A vegetarian firefighter claims he's been harassed, given dangerous assignments, and reassigned because of his refusal to eat meat when he was stationed at Ladder 146 in Greenpoint. The alleged abuse got so bad that Anthony Harper, an eight-year veteran, has taken his story to the media. In an interview with the Post, Harper, 42, says he was ostracized—and worse—after he decided to give up meat and refused to pay for the communal meals at the firehouse.

"It’s a culture where you eat what everybody else eats, and if it’s not what you are accustomed to — and you want to slim down and lose weight and won’t eat it — well, it leads to problems," Harper tells the tabloid. He claims that because of his diet, he was given the most dangerous assignments for punishment when the unit was dispatched. And on one occasion, he was head-butted by a fellow firefighter in a dispute over a roster. After he complained, he says he was transferred FDNY HQ in downtown Brooklyn.

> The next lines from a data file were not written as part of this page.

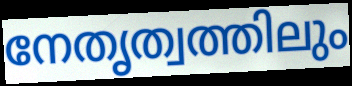
നേതൃത്വത്തിലുംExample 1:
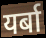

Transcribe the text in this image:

यर्बा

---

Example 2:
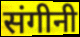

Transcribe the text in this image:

संगीनी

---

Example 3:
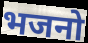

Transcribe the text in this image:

भजनो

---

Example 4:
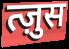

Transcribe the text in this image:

त्ज़ुस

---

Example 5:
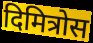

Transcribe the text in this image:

दिमित्रोस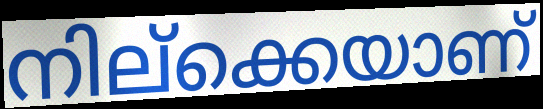
നില്ക്കെയാണ്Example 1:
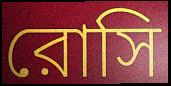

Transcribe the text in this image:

রোসি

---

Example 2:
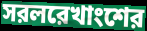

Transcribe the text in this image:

সরলরেখাংশের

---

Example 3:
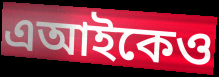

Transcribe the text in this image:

এআইকেও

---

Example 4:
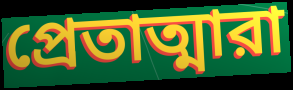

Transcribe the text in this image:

প্রেতাত্মারা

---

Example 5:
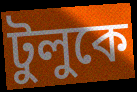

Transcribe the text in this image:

টুলুকে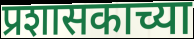
प्रशासकाच्याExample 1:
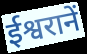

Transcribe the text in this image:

ईश्वरानें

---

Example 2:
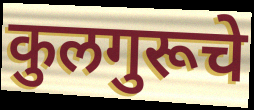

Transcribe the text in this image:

कुलगुरूचे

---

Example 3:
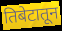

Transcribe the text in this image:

तिबेटातून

Now Harper worries he'll be passed over for a promotion because of his refusal to put the carcasses of slaughtered farm animals into his body. But an FDNY spokesman calls the allegations "nonsense" and tells the Post, "Firehouses across the city have individuals who are vegetarians or who have special diets — i.e., food allergies, etc. — and they are accommodated all the time." Though it's not hard to imagine a vegetarian firefighter getting ribbed (sorry) for his lifestyle; as Joseph T. Bonanno Jr., a former New York City firefighter and the author of "The Firehouse Grilling Cookbook," once told the Times, firefighters "are dinosaurs, they're big meat eaters."